No hay dudas de que Estados Unidos es el imperio más poderoso de estos tiempos, pero vale la pena hacer historia para descubrir sus contradicciones.

Un imperio, en esencia, es la expansión de una potencia por el mundo imponiendo la lógica de dominación de un Estado en manos de otro. Las primeras ciudades estado intentaron expandirse conquistando a sus vecinos. Cuando lo lograban, se podía formar un Estado único más grande, pero era más común que el Estado invasor se convirtiera en el estado central, teniendo dominio sobre variados estados periféricos semiindependientes, un punto intermedio hacia un Estado más grande.

La hegemonía de los Estados Unidos, que se consolidó en la segunda década del siglo XX, no duró mucho más de cien años. Su predominio sucedió al británico. El imperio inglés era tan vasto que hacia 1925 todavía, un escritor argentino niño aun, Adolfo Bioy Casares, acompañó a sus padres ricos en un largo viaje marítimo recorriendo el mundo sin tocar tierras que no fueran colonias inglesas. Muchos años más tarde el escritor diría que lo que más lo impresionó fue saber, con el tiempo, que el imperio británico ya estaba acabado y que nadie parecía darse cuenta.

Estados Unidos siempre cumplió con una de las reglas más clásicas de los grandes imperios de la historia: a la mayoría de sus ciudadanos el resto del mundo le importaba poco, lo ignoraban, lo desconocían. No obstante, la historia siguió y Estados Unidos cometió el error de implicarse en guerras locales innecesarias que lo obligaron a mantener un ejército carísimo, exportando muchas de sus industrias a países baratos y dejando sin trabajo a parte de su población.

Donald Trump jamás ocultó su desprecio a los países de la región, insultándolos como lo ha hecho de forma aún más acentuada en esta campaña y cumpliendo su mandato sin haber visitado ni un país del área. Fue a la Argentina en 2018 por la reunión del G20 y a Puerto Rico cuando el Huracán María en 2017. Pero poco antes de finalizar su primer mandato ordenó incluir a Cuba entre los países promotores del terrorismo, una decisión que implica un tremendo golpe en el terreno económico y financiero para esa pequeña isla del Caribe. Se quejó, además, de la estupidez (según sus palabras) de los demócratas porque cuando estaba a punto de apoderarse del petróleo venezolano aquellos lo dejaron escapar y, dijo: “¡ahora tenemos que pagárselo a Maduro!”.

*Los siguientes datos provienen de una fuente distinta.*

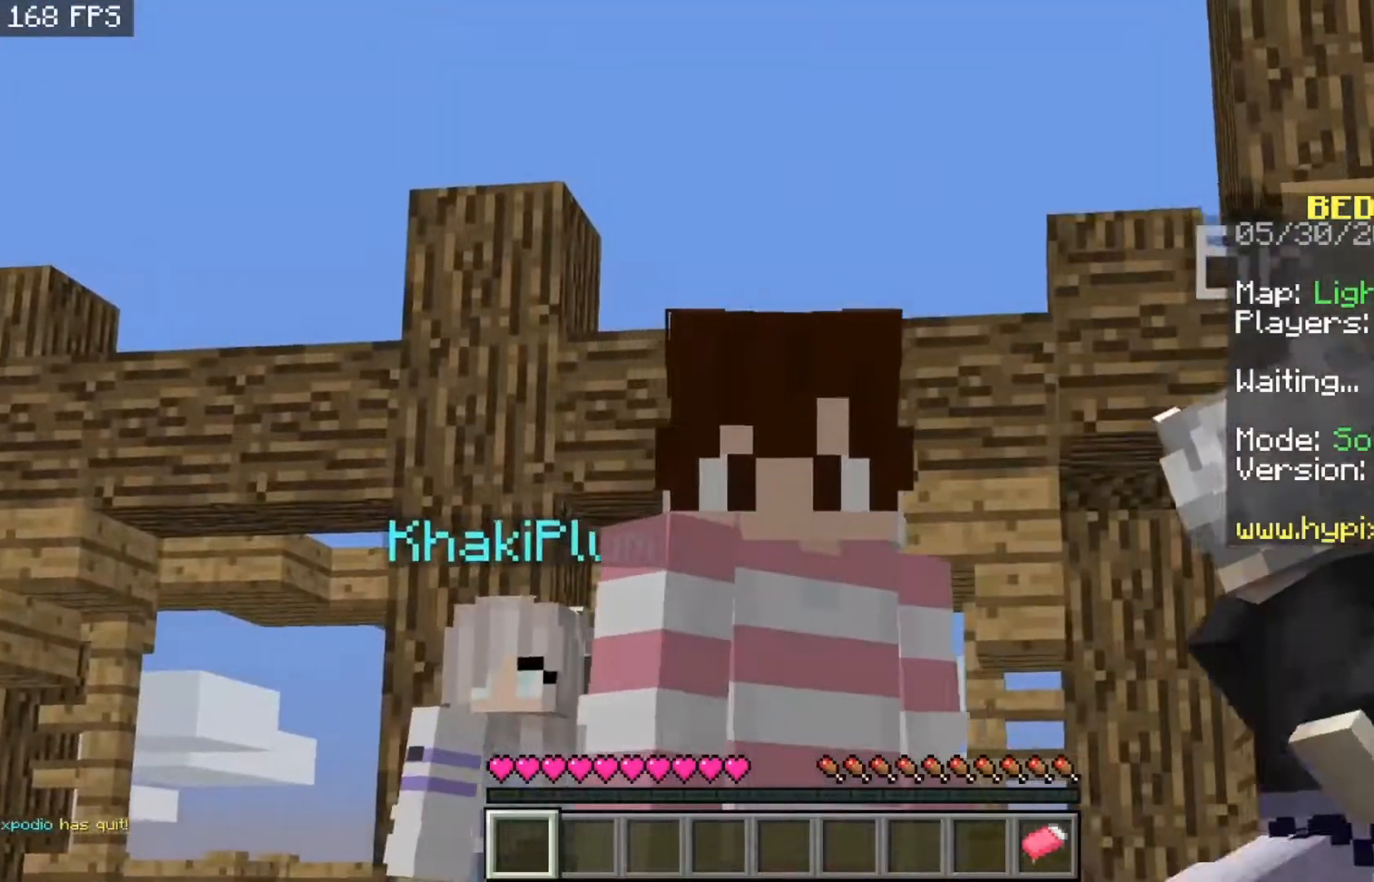
{"keys": [], "mouse": [], "events": []}
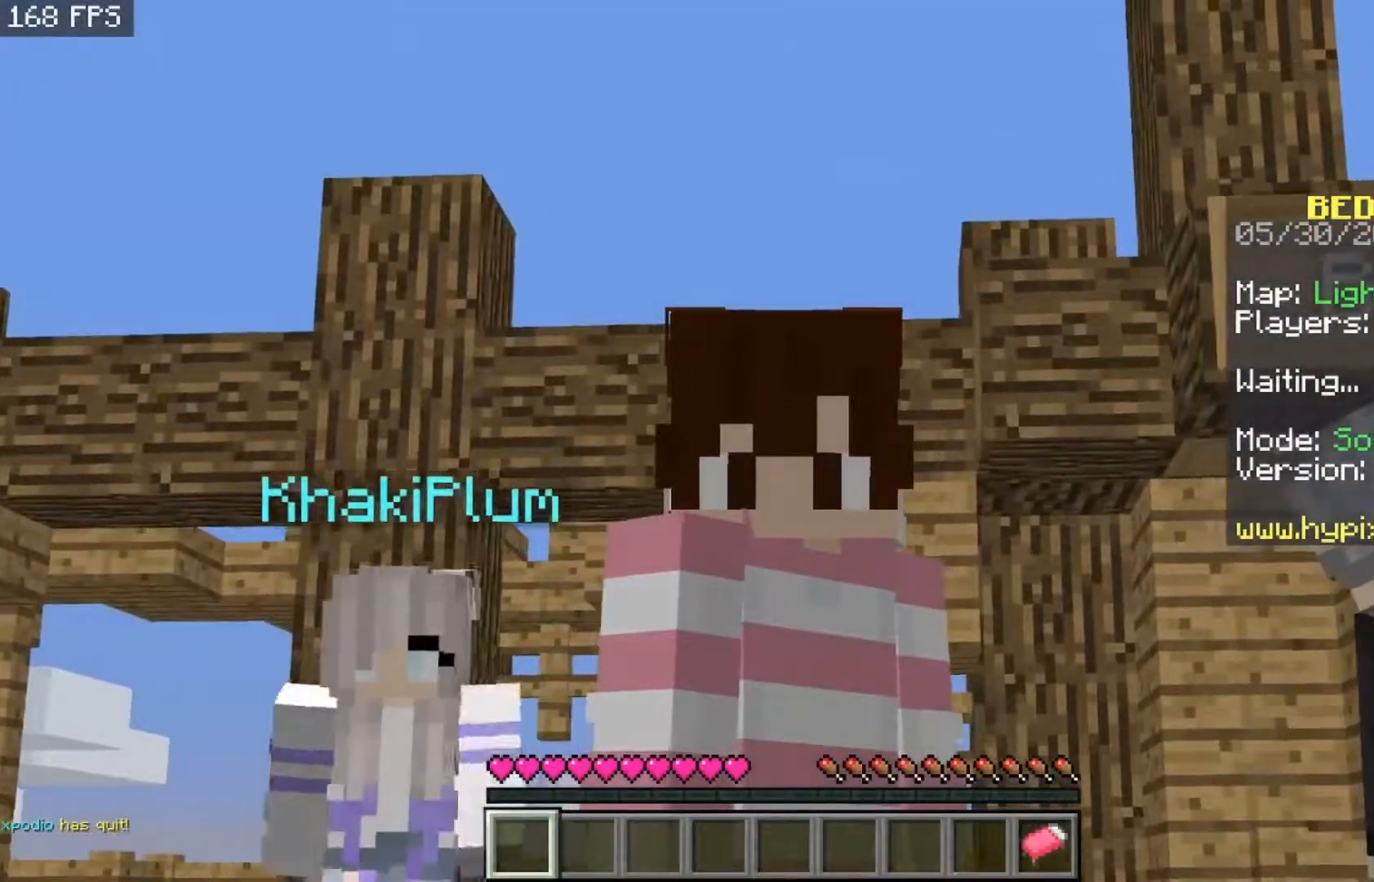
{"keys": [], "mouse": [], "events": []}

Como sostiene el politólogo argentino Atilio Borón, la crisis o las situaciones excepcionales son una constante en América Latina y el Caribe (ALC), no una alteración de una supuesta normalidad que jamás conocimos en este, el continente más injusto del mundo. Y, para más datos, el más cercano a «la Roma Americana», como Martí llamara al imperialismo estadounidense. Nuestra América es por lo tanto presa favorita de Washington, aquella sobre la cual sus garras llegan más lejos y se hunden más profundamente.

La enorme deuda norteamericana lo puso en una posición de debilidad solo sostenida porque los demás estados y poderes entendían que su caída sería una caída general. Dentro de ese debate, que sigue abierto, algunos analistas insisten en que la razón principal de la caída americana no fue propia sino ajena: el ascenso incontenible de China.

Lo cierto es que la recuperación china había empezado a finales de 1980: su ventaja, por aquellos días, era que sus trabajadores – tras décadas de sometimiento- eran baratísimos y, por lo tanto, sus costos industriales no tenían competencia en el resto del mundo. Otra ventaja era que la concentración del poder en un partido único les permitía un control absoluto y una planificación extrema.

Sin embargo, el crecimiento furibundo pagó grandes costos: la destrucción masiva del medioambiente, el desarraigo de cientos de millones de campesinos que abandonaron sus tierras para buscar empleo en las ciudades, su dependencia cada vez mayor a las condiciones del mercado.